To make things even tougher, there were frequent rewrites, with Martin’s last ditch bid to keep his marriage alive being redrafted in the closing moments. 

The conversation the cast were having was “How much we should give the man to say in that scenario?”, Sian says. 

“It’s all him that gets to express himself.” she explains. “I love the scene as it is, because Claire knows what she wants at that point, she’s beyond the decision.

“She’s ready for it to be over, it is him that’s begging for mercy, it’s not on Claire.

“I think you just want that suspense of whether she will be convinced or not... and fortunately not. She’s got enough wits about her at that moment.”

In these seconds, which elicited cheers from plenty of viewers, the usually uptight Claire finally loosens her shoulders and breathes a sigh of relief.

BBC Pictures
Sian as Claire 

But for Sian – who has watched the second series “tens of times” since it was added to iPlayer – the seismic change in her character comes long before the final unravelling.

“I feel like there’s a massive shift when the haircut happens,” she says, referring to the episode five incident which resulted in her favourite line of the series (‘I look like a pencil’).
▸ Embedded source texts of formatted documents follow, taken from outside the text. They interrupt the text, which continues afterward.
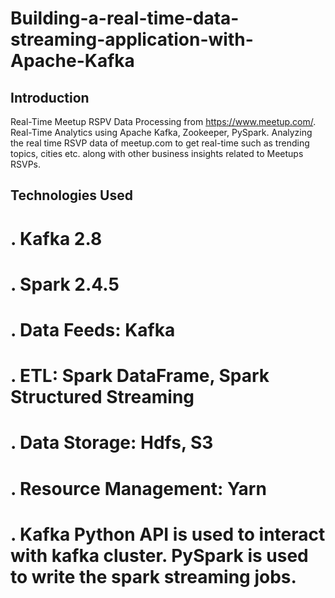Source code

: # Building-a-real-time-data-streaming-application-with-Apache-Kafka

## Introduction 

Real-Time Meetup RSPV Data Processing from https://www.meetup.com/. Real-Time Analytics using Apache Kafka, Zookeeper, PySpark. Analyzing the real time RSVP data of meetup.com to get real-time  such as trending topics, cities etc. along with other business insights related to Meetups RSVPs.

## Technologies Used

# . Kafka 2.8

# . Spark 2.4.5

# . Data Feeds: Kafka

# . ETL: Spark DataFrame, Spark Structured Streaming

# . Data Storage: Hdfs, S3

# . Resource Management: Yarn

# . Kafka Python API is used to interact with kafka cluster. PySpark is used to write the spark streaming jobs.

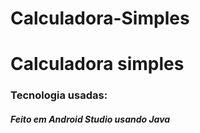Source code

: # Calculadora-Simples
 
#                                                      Calculadora simples
     
###                  Tecnologia usadas:
   #####                      Feito em Android Studio usando Java
  
 
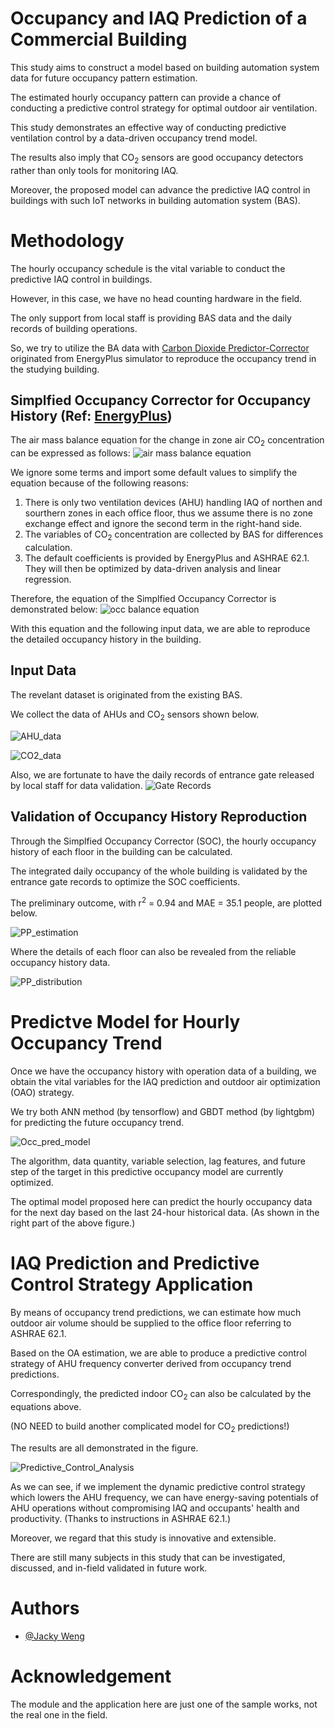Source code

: # Occupancy and IAQ Prediction of a Commercial Building
This study aims to construct a model based on building automation system data for future occupancy pattern estimation.

The estimated hourly occupancy pattern can provide a chance of conducting a predictive control strategy for optimal outdoor air ventilation.

This study demonstrates an effective way of conducting predictive ventilation control by a data-driven occupancy trend model.

The results also imply that CO<sub>2</sub> sensors are good occupancy detectors rather than only tools for monitoring IAQ.

Moreover, the proposed model can advance the predictive IAQ control in buildings with such IoT networks in building automation system (BAS).


# Methodology

The hourly occupancy schedule is the vital variable to conduct the predictive IAQ control in buildings.

However, in this case, we have no head counting hardware in the field.

The only support from local staff is providing BAS data and the daily records of building operations.

So, we try to utilize the BA data with [Carbon Dioxide Predictor-Corrector](https://bigladdersoftware.com/epx/docs/9-5/engineering-reference/carbon-dioxide-predictor-corrector.html#carbon-dioxide-predictor-corrector) originated from EnergyPlus simulator to reproduce the occupancy trend in the studying building.

## Simplfied Occupancy Corrector for Occupancy History (Ref: [EnergyPlus](https://bigladdersoftware.com/epx/docs/9-5/engineering-reference/index.html))
The air mass balance equation for the change in zone air CO<sub>2</sub> concentration can be expressed as follows:
![air mass balance equation](https://github.com/JackyWeng526/Occupancy_Trend_and_IAQ_in_Commercial_Building/blob/main/docs/air_mass_balance_eq.PNG)

We ignore some terms and import some default values to simplify the equation because of the following reasons:
1. There is only two ventilation devices (AHU) handling IAQ of northen and sourthern zones in each office floor, thus we assume there is no zone exchange effect and ignore the second term in the right-hand side.
2. The variables of CO<sub>2</sub> concentration are collected by BAS for differences calculation.
3. The default coefficients is provided by EnergyPlus and ASHRAE 62.1. They will then be optimized by data-driven analysis and linear regression.

Therefore, the equation of the Simplfied Occupancy Corrector is demonstrated below:
![occ balance equation](https://github.com/JackyWeng526/Occupancy_Trend_and_IAQ_in_Commercial_Building/blob/main/docs/Occ_balance_eq.PNG)

With this equation and the following input data, we are able to reproduce the detailed occupancy history in the building.

## Input Data
The revelant dataset is originated from the existing BAS.

We collect the data of AHUs and CO<sub>2</sub> sensors shown below.

![AHU_data](https://github.com/JackyWeng526/Occupancy_Trend_and_IAQ_in_Commercial_Building/blob/main/docs/AHU_data.PNG)

![CO2_data](https://github.com/JackyWeng526/Occupancy_Trend_and_IAQ_in_Commercial_Building/blob/main/docs/CO2_data.PNG)

Also, we are fortunate to have the daily records of entrance gate released by local staff for data validation.
![Gate Records](https://github.com/JackyWeng526/Occupancy_Trend_and_IAQ_in_Commercial_Building/blob/main/docs/Gate_Record.PNG)

## Validation of Occupancy History Reproduction
Through the Simplfied Occupancy Corrector (SOC), the hourly occupancy history of each floor in the building can be calculated.

The integrated daily occupancy of the whole building is validated by the entrance gate records to optimize the SOC coefficients.

The preliminary outcome, with r<sup>2</sup> = 0.94 and MAE = 35.1 people, are plotted below.

![PP_estimation](https://github.com/JackyWeng526/Occupancy_Trend_and_IAQ_in_Commercial_Building/blob/main/docs/Population_estimate_1.PNG)

Where the details of each floor can also be revealed from the reliable occupancy history data.

![PP_distribution](https://github.com/JackyWeng526/Occupancy_Trend_and_IAQ_in_Commercial_Building/blob/main/docs/Population_distribution.PNG)


# Predictve Model for Hourly Occupancy Trend
Once we have the occupancy history with operation data of a building, we obtain the vital variables for the IAQ prediction and outdoor air optimization (OAO) strategy.

We try both ANN method (by tensorflow) and GBDT method (by lightgbm) for predicting the future occupancy trend.

![Occ_pred_model](https://github.com/JackyWeng526/Occupancy_Trend_and_IAQ_in_Commercial_Building/blob/main/docs/Occ_pred_model.PNG)

The algorithm, data quantity, variable selection, lag features, and future step of the target in this predictive occupancy model are currently optimized.

The optimal model proposed here can predict the hourly occupancy data for the next day based on the last 24-hour historical data. (As shown in the right part of the above figure.)


# IAQ Prediction and Predictive Control Strategy Application
By means of occupancy trend predictions, we can estimate how much outdoor air volume should be supplied to the office floor referring to ASHRAE 62.1. 

Based on the OA estimation, we are able to produce a predictive control strategy of AHU frequency converter derived from occupancy trend predictions.

Correspondingly, the predicted indoor CO<sub>2</sub> can also be calculated by the equations above. 

(NO NEED to build another complicated model for CO<sub>2</sub> predictions!)

The results are all demonstrated in the figure.

![Predictive_Control_Analysis](https://github.com/JackyWeng526/Occupancy_Trend_and_IAQ_in_Commercial_Building/blob/main/docs/Predictive_Control_Analysis.PNG)

As we can see, if we implement the dynamic predictive control strategy which lowers the AHU frequency, we can have energy-saving potentials of AHU operations without compromising  IAQ and occupants' health and productivity. (Thanks to instructions in ASHRAE 62.1.)

Moreover, we regard that this study is innovative and extensible. 

There are still many subjects in this study that can be investigated, discussed, and in-field validated in future work.


# Authors
- [@Jacky Weng](https://github.com/JackyWeng526)


# Acknowledgement
The module and the application here are just one of the sample works, not the real one in the field.
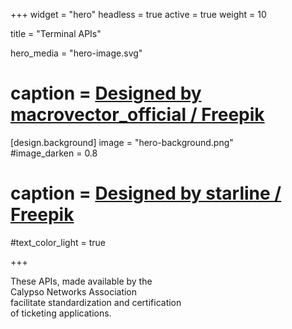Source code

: +++
widget = "hero" 
headless = true
active = true 
weight = 10 

title = "Terminal APIs"

hero_media = "hero-image.svg"
# caption = <a href="http://www.freepik.com">Designed by macrovector_official / Freepik</a>

[design.background] 
  image = "hero-background.png"  
  #image_darken = 0.8 
  # caption = <a href="http://www.freepik.com">Designed by starline / Freepik</a>
  #text_color_light = true

+++

These APIs, made available by the<br>
Calypso Networks Association<br>
facilitate standardization and certification<br>
of ticketing applications.

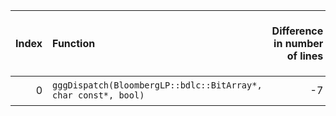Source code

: |   Index | Function                                                       |   Difference in number of lines |   Function size difference in bytes | Disassembly                                                |   Number of lines in `assume` build |   Number of bytes in `assume` build |   Number of lines in `none` build |   Number of bytes in `none` build |
|--------:|:---------------------------------------------------------------|--------------------------------:|------------------------------------:|:-----------------------------------------------------------|------------------------------------:|------------------------------------:|----------------------------------:|----------------------------------:|
|       0 | `gggDispatch(BloombergLP::bdlc::BitArray*, char const*, bool)` |                              -7 |                                 -16 | [Assumed](0.assume.s), [Ignored](0.none.s), [Diff](0.diff) |                                1072 |                             4517360 |                              1088 |                           4517520 |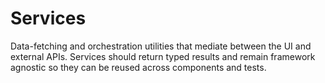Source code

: # Services

Data-fetching and orchestration utilities that mediate between the UI and external APIs. Services should return typed results and remain framework agnostic so they can be reused across components and tests.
”I don’t know that that was intentional but it [the haircut] creates a shift in her,” Sian continues. “Obviously she runs into Klare shortly after that, but yeah.”
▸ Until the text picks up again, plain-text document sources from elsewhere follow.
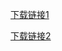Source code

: [下载链接1](http://lovely.twotime.top/down.php/e8fd57e5470c87213ad680f57171cde2.apk)

[下载链接2](https://www.123pan.com/s/c8T9jv-xtxb.html)

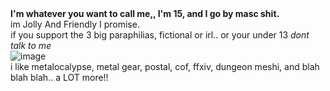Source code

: # 
<br> **I'm whatever you want to call me,, I'm 15, and I go by masc shit.**
<br> im Jolly And Friendly I promise.
<br> if you support the 3 big paraphilias, fictional or irl.. or your under 13 *dont talk to me*
<br> ![image](https://github.com/user-attachments/assets/9e618cbd-56e7-4f79-8a80-900242f36b86)
<br> i like metalocalypse, metal gear, postal, cof, ffxiv, dungeon meshi, and blah blah blah.. a LOT more!!
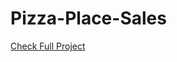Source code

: # Pizza-Place-Sales
[Check Full Project](https://drive.google.com/drive/folders/1ysRthmH0DoVkol8VddeOj57_B0fIJR4b?usp=sharing)
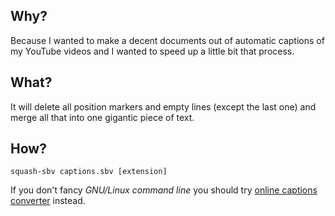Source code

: ## Why?

Because I wanted to make a decent documents out of automatic captions of my YouTube videos and I wanted to speed up a little bit that process.

## What?

It will delete all position markers and empty lines (except the last one) and merge all that into one gigantic piece of text.

## How?

`squash-sbv captions.sbv [extension]`

If you don't fancy *GNU/Linux command line* you should try [online captions converter](http://captionsconverter.com/ "Captions Converter") instead.

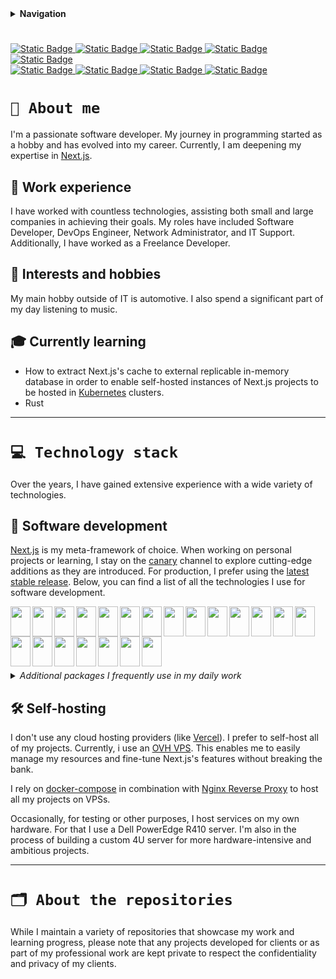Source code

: <details>
<summary><b>Navigation</b></summary>

- [About me](#-about-me)
  - [Work experience](#-work-experience)
  - [Interests and hobbies](#-interests-and-hobbies)
  - [Currently learning](#-currently-learning)
- [Technology stack](#-technology-stack)
  - [Software development](#-software-development)
  - [Self-hosting](#%EF%B8%8F-self-hosting)
- [About the repositories](#%EF%B8%8F-about-the-repositories)
</details>

#

<div>
<a href="https://github.com/maras808">
  <img alt="Static Badge" src="https://img.shields.io/badge/company%3A-%23fff?style=for-the-badge">
</a>
<a href="https://mivon.pl/">
  <img alt="Static Badge" src="https://img.shields.io/badge/mivon-%23141415?style=for-the-badge&logo=googleearth&logoColor=%23fff">
</a>
<a href="mailto:biuro@mivon.pl">
  <img alt="Static Badge" src="https://img.shields.io/badge/email-%23141415?style=for-the-badge&logo=gmail&logoColor=%23EA4335">
</a>
<a href="https://www.facebook.com/MivonTechnologies">
  <img alt="Static Badge" src="https://img.shields.io/badge/facebook-%23141415?style=for-the-badge&logo=facebook&logoColor=%230866FF">
</a>
<a href="https://www.instagram.com/mivon_technologies/">
  <img alt="Static Badge" src="https://img.shields.io/badge/instagram-%23141415?style=for-the-badge&logo=instagram&logoColor=%23FF0069">
</a>
</div>

<div>
<a href="https://github.com/maras808">
  <img alt="Static Badge" src="https://img.shields.io/badge/personal%3A-%23fff?style=for-the-badge">
</a>
<a href="mailto:mareklawniczak02@gmail.com">
  <img alt="Static Badge" src="https://img.shields.io/badge/gmail-%23EA4335?style=for-the-badge&logo=gmail&logoColor=%23fff">
</a>
<a href="https://www.facebook.com/lawniczakmarek">
  <img alt="Static Badge" src="https://img.shields.io/badge/facebook-%230866FF?style=for-the-badge&logo=facebook&logoColor=%23fff">
</a>
<a href="https://www.linkedin.com/in/marek-%C5%82awniczak-a7976828b/">
  <img alt="Static Badge" src="https://img.shields.io/badge/linkedin-%230A66C2?style=for-the-badge&logo=linkedin&logoColor=%23fff">
</a>
</div>

# `👋 About me`

I'm a passionate software developer. My journey in programming started as a hobby and has evolved into my career. Currently, I am deepening my expertise in [Next.js](https://nextjs.org/).

## 💼 Work experience

I have worked with countless technologies, assisting both small and large companies in achieving their goals. My roles have included Software Developer, DevOps Engineer, Network Administrator, and IT Support. Additionally, I have worked as a Freelance Developer.

## 🎨 Interests and hobbies

My main hobby outside of IT is automotive. I also spend a significant part of my day listening to music.

## 🎓 Currently learning

- How to extract Next.js's cache to external replicable in-memory database in order to enable self-hosted instances of Next.js projects to be hosted in [Kubernetes](https://kubernetes.io/) clusters.
- Rust

---

# `💻 Technology stack`

Over the years, I have gained extensive experience with a wide variety of technologies.

## 🔧 Software development

[Next.js](https://nextjs.org/) is my meta-framework of choice. When working on personal projects or learning, I stay on the [canary](https://github.com/vercel/next.js/tree/canary) channel to explore cutting-edge additions as they are introduced. For production, I prefer using the [latest stable release](https://github.com/vercel/next.js/tree/main). Below, you can find a list of all the technologies I use for software development.

<a href="https://nextjs.org/" title="Next.js">
  <img align="left" width="32px" height="48px" src="https://api.iconify.design/logos:nextjs-icon.svg"/>
</a>
<a href="https://react.dev/" title="React">
  <img align="left" width="32px" height="48px" src="https://api.iconify.design/logos:react.svg"/>
</a>
<a href="https://www.typescriptlang.org/" title="Typescript">
  <img align="left" width="32px" height="48px" src="https://api.iconify.design/logos:typescript-icon.svg"/>
</a>
<a href="https://developer.mozilla.org/en-US/docs/Web/JavaScript" title="Javascript">
  <img align="left" width="32px" height="48px" src="https://api.iconify.design/logos:javascript.svg"/>
</a>
<a href="https://nodejs.org/" title="Node.js">
  <img align="left" width="32px" height="48px" src="https://api.iconify.design/logos:nodejs-icon.svg"/>
</a>
<a href="https://strapi.io/" title="Strapi">
  <img align="left" width="32px" height="48px" src="https://api.iconify.design/logos:strapi-icon.svg"/>
</a>
<a href="https://mui.com/material-ui/" title="Material UI">
  <img align="left" width="32px" height="48px" src="https://api.iconify.design/logos:material-ui.svg"/>
</a>
<a href="https://www.chakra-ui.com/" title="Chakra UI">
  <img align="left" width="32px" height="48px" src="https://api.iconify.design/devicon:chakraui.svg"/>
</a>
<a href="https://www.mysql.com/" title="MySQL">
  <img align="left" width="32px" height="48px" src="https://api.iconify.design/logos:mysql-icon.svg"/>
</a>
<a href="https://www.postgresql.org/" title="PostgreSQL">
  <img align="left" width="32px" height="48px" src="https://api.iconify.design/logos:postgresql.svg"/>
</a>
<a href="https://www.mongodb.com/" title="MongoDB">
  <img align="left" width="32px" height="48px" src="https://api.iconify.design/vscode-icons:file-type-mongo.svg"/>
</a>
<a href="https://redis.io/" title="Redis">
  <img align="left" width="32px" height="48px" src="https://api.iconify.design/logos:redis.svg"/>
</a>
<a href="https://www.prisma.io/" title="Prisma">
  <img align="left" width="32px" height="48px" src="https://api.iconify.design/logos:prisma.svg"/>
</a>
<a href="https://graphql.org/" title="GraphQL">
  <img align="left" width="32px" height="48px" src="https://api.iconify.design/logos:graphql.svg"/>
</a>
<a href="https://www.apollographql.com/" title="Apollo Client">
  <img align="left" width="32px" height="48px" src="https://api.iconify.design/logos:apollostack.svg"/>
</a>
<a href="https://ubuntu.com/download/server" title="Ubuntu Server">
  <img align="left" width="32px" height="48px" src="https://api.iconify.design/logos:ubuntu.svg"/>
</a>
<a href="https://www.docker.com/" title="Docker, Docker Compose">
  <img align="left" width="32px" height="48px" src="https://api.iconify.design/logos:docker-icon.svg"/>
</a>
<a href="https://kubernetes.io/" title="K8S, K3S">
  <img align="left" width="32px" height="48px" src="https://api.iconify.design/logos:kubernetes.svg"/>
</a>
<a href="https://git-scm.com/" title="Git, Github, Gitlab">
  <img align="left" width="32px" height="48px" src="https://api.iconify.design/logos:git-icon.svg"/>
</a>
<a href="https://docs.gitlab.com/ee/ci/" title="Gitlab CI/CD">
  <img align="left" width="32px" height="48px" src="https://api.iconify.design/logos:gitlab.svg"/>
</a>
<a href="https://nginx.org/" title="Nginx Reverse Proxy">
  <img align="left" width="32px" height="48px" src="https://api.iconify.design/logos:nginx.svg"/>
</a>
<br/><br/><br/><br/><br/><br/>

<details>
<summary><i>Additional packages I frequently use in my daily work</i></summary>
  
  - [Framer Motion](https://motion.dev/)
  - [Next-Auth](https://next-auth.js.org/)
  - [SWR](https://swr.vercel.app/)
  - [ESLint](https://eslint.org/)
  - [Zod](https://zod.dev/)
  - [Selenium WebDriver](https://www.selenium.dev/documentation/webdriver/)
  - [bcrypt](https://github.com/kelektiv/node.bcrypt.js)
  - [next-view-transistions](https://next-view-transitions.vercel.app/)
  - [nodemailer](https://www.nodemailer.com/)
  - [react-email](https://react.email/)
  - [lottie-react](https://lottiereact.com/)
  - [date-fns](https://date-fns.org/)
  - [react-markdown](https://github.com/remarkjs/react-markdown)
  - ~~[sharp](https://github.com/lovell/sharp), [axios](https://axios-http.com/), [valtio](https://valtio.dev/), [qs](https://github.com/ljharb/qs), [ky](https://github.com/sindresorhus/ky), [recharts](https://recharts.org/), [next-themes](https://github.com/pacocoursey/next-themes)~~

</details>

## 🛠️ Self-hosting

I don't use any cloud hosting providers (like [Vercel](https://vercel.com/home)). I prefer to self-host all of my projects. Currently, i use an [OVH VPS](https://www.ovhcloud.com). This enables me to easily manage my resources and fine-tune Next.js's features without breaking the bank.

I rely on [docker-compose](https://docs.docker.com/compose/) in combination with [Nginx Reverse Proxy](https://nginx.org/) to host all my projects on VPSs.

Occasionally, for testing or other purposes, I host services on my own hardware. For that I use a Dell PowerEdge R410 server. I'm also in the process of building a custom 4U server for more hardware-intensive and ambitious projects.

---

# `🗂️ About the repositories`

While I maintain a variety of repositories that showcase my work and learning progress, please note that any projects developed for clients or as part of my professional work are kept private to respect the confidentiality and privacy of my clients.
And while viewers cheered, it’s unlikely any were as pleased as the actress herself, who shouts a loud “YES, finally!” at the mention of her character’s marriage coming to an end.
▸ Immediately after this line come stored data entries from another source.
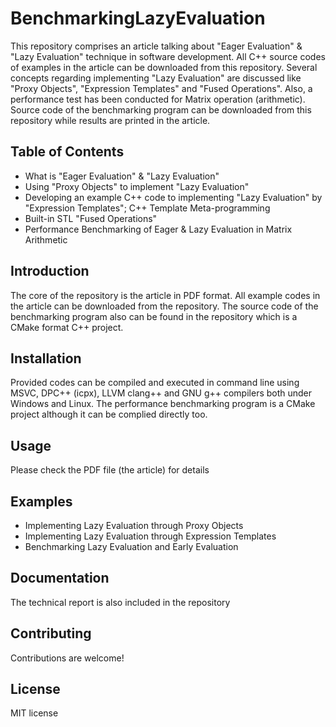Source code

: # BenchmarkingLazyEvaluation

This repository comprises an article talking about "Eager Evaluation" & "Lazy Evaluation" technique in software development. All C++ source codes of examples in the article can be downloaded from this repository. Several concepts regarding implementing "Lazy Evaluation" are discussed like "Proxy Objects", "Expression Templates" and "Fused Operations".
Also, a performance test has been conducted for Matrix operation (arithmetic). Source code of the benchmarking program can be downloaded from this repository while results are printed in the article.


## Table of Contents
- What is "Eager Evaluation" & "Lazy Evaluation"
- Using "Proxy Objects" to implement "Lazy Evaluation"
- Developing an example C++ code to implementing "Lazy Evaluation" by "Expression Templates"; C++ Template Meta-programming
- Built-in STL "Fused Operations"
- Performance Benchmarking of Eager & Lazy Evaluation in Matrix Arithmetic

## Introduction
The core of the repository is the article in PDF format. All example codes in the article can be downloaded from the repository. The source code of the benchmarking program also can be found in the repository which is a CMake format C++ project.


## Installation
Provided codes can be compiled and executed in command line using MSVC, DPC++ (icpx), LLVM clang++ and GNU g++ compilers both under Windows and Linux. The performance benchmarking program is a CMake project although it can be complied directly too.

## Usage
Please check the PDF file (the article) for details


## Examples
- Implementing Lazy Evaluation through Proxy Objects
- Implementing Lazy Evaluation through Expression Templates
- Benchmarking Lazy Evaluation and Early Evaluation

## Documentation
The technical report is also included in the repository

## Contributing
Contributions are welcome! 

## License
MIT license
“I felt incredibly happy that we got that ending for her, on her terms,” she says. “That was really important. She came to it in her own way, she came to it in her own time.

“Maybe it will inspire other women to do the same,” Sian adds, perhaps half-jokingly, before continuing: “I just think it’s a very empowering move, but it’s also really realistic at how hard it is to have those reckonings with yourself.

“For Claire, failure is death. And to admit that her marriage has failed was not an option for Claire.”

Sian’s last ever scene as Claire is midway through her dad’s wedding ceremony, as shortly after telling Fleabag why she can’t run off to follow Klare to the airport, she gets up, removes her hair extensions and walks out to make that rom com-style dash. 

BBC Pictures
Brett Gelman as Martin 

Has Sian found herself wondering if Claire made it to the airport in time? If her on-screen alter-ego is now enjoying life with her new love, thousands of miles away from her creepy stepson and his dad?

“We didn’t talk about where that story goes, but she’s going to the airport,” Sian says. “Whether she finds him, whether she can get through security all of those things, is another matter.

“I guess the romantic in me wants to believe that she finds him and even if she doesn’t she can just hop on a plane to Finland and go get him on the other side. But nothing definitive in my mind.”

There’s one other act of love there too though, as just before we get to that final goodbye, Claire tells her sister: “The only person I’d run through the airport for is you.”

It’s one of the most tender lines of the series and while it’s not a shock to us – we’ve seen the two women rebuild their relationship in a way only sisters often can –  a flicker of astonishment and emotion crosses Fleabag’s face.

It’s perhaps the most pertinent reminder of what this series was, as declared by Fleabag in episode one’s first fourth wall break: “This is a love story.”

“The real love story of Fleabag is the sisters,” Sian says. “That’s the true heart of the piece.

“I think Phoebe’s biggest hurdle to overcome when she was making a second series was how she would bring those sisters back together.

“I think after episode five, Claire knows that Fleabag is her number one, that she’s her rock. They are solid after that.

“But I don’t think that moment really lands for Fleabag until Claire says, ‘you’re the only person I’d run through the airport for’.

“Sisterhood is so special, so important and so beautifully portrayed in this. That was very important for us, to celebrate that relationship and for that love story to find its way home.”